In vielen Teams beginnt nach der ersten Euphorie die Stimmung zu kippen. Projektleiter übersehen, dass das Team überarbeitet ist oder gar nicht zusammenpasst. Zwar kann man sich die Teammitglieder nicht immer aussuchen, aber bestimmte Maßnahmen ergreifen, um die Stimmung auf einem vertretbaren Level zu halten. In solchen Situationen sind Teambuilding-Aktivitäten willkommen. Viele internationale Projekte haben auch bewiesen, dass die Einbeziehung von Personen aus unterschiedlichen Altersgruppen, Nationalitäten oder Kulturen die Bindung und den Respekt innerhalb der Gruppe stärkt. IT-Freiberufler sollten Stimmungsschwankungen erkennen, sie entsprechend melden oder selbst gegenzusteuern, falls es in ihrer macht liegt.

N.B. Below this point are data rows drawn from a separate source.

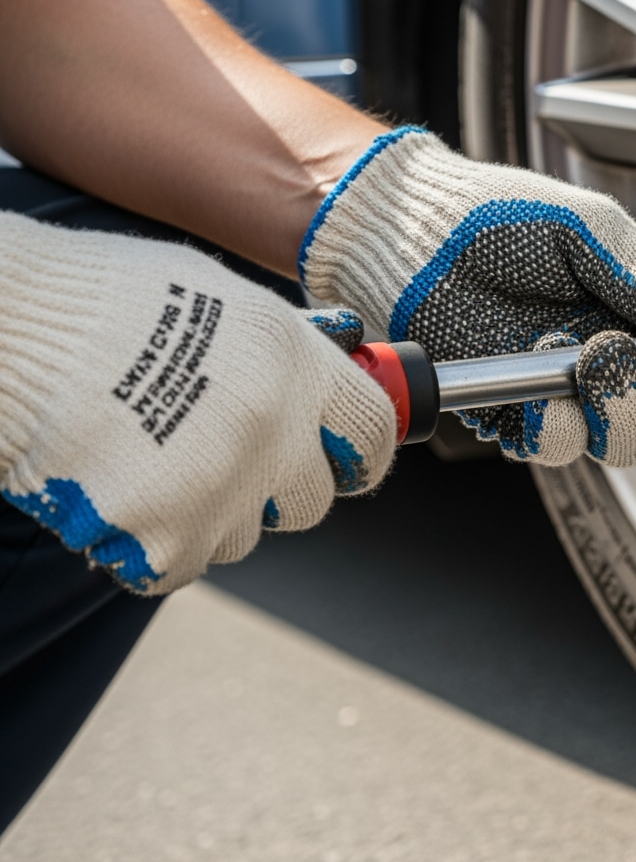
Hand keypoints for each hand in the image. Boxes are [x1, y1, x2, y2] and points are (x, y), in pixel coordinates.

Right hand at [0, 212, 396, 593]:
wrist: (10, 328)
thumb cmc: (101, 297)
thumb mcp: (221, 296)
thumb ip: (279, 348)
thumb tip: (318, 373)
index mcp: (295, 363)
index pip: (374, 432)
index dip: (363, 453)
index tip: (349, 463)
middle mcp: (274, 429)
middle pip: (312, 500)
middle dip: (277, 490)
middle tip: (224, 462)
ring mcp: (223, 489)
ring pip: (242, 536)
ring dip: (208, 514)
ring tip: (149, 460)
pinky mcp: (166, 537)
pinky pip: (178, 565)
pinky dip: (150, 544)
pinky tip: (116, 491)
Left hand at [298, 127, 635, 465]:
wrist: (409, 235)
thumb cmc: (495, 217)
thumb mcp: (590, 229)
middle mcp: (619, 363)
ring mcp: (572, 395)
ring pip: (629, 443)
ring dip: (624, 408)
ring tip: (595, 356)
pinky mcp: (520, 415)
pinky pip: (558, 447)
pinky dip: (559, 426)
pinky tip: (548, 390)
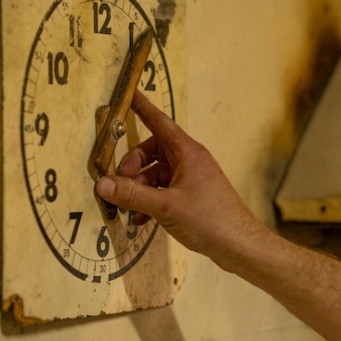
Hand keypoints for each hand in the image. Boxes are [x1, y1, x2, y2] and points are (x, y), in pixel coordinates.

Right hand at [95, 91, 262, 259]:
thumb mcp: (165, 206)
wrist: (239, 245)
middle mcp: (190, 161)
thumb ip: (132, 194)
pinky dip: (149, 202)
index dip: (143, 108)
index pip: (159, 122)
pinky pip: (163, 192)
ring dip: (139, 189)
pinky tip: (140, 220)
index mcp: (187, 152)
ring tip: (127, 208)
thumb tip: (102, 184)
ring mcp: (192, 180)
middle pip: (152, 152)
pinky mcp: (192, 198)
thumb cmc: (210, 219)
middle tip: (118, 184)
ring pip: (156, 175)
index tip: (129, 95)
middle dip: (132, 166)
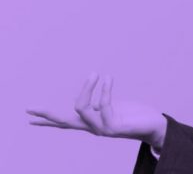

6. Schlüssel: Risks are mitigated

Sind potenzielle Risiken im Projekt früh erkannt und nach ihren Auswirkungen eingestuft worden (niedrig, mittel hoch)? Wenn Sie alle bisher aufgezählten Schlüssel in kürzen Zeitabständen hinterfragen, werden Sie feststellen, dass gewisse Probleme auftauchen, die unterschiedliche Art von Gefährdung mit sich bringen. Durch Gegenmaßnahmen können Sie diese Risiken "entschärfen".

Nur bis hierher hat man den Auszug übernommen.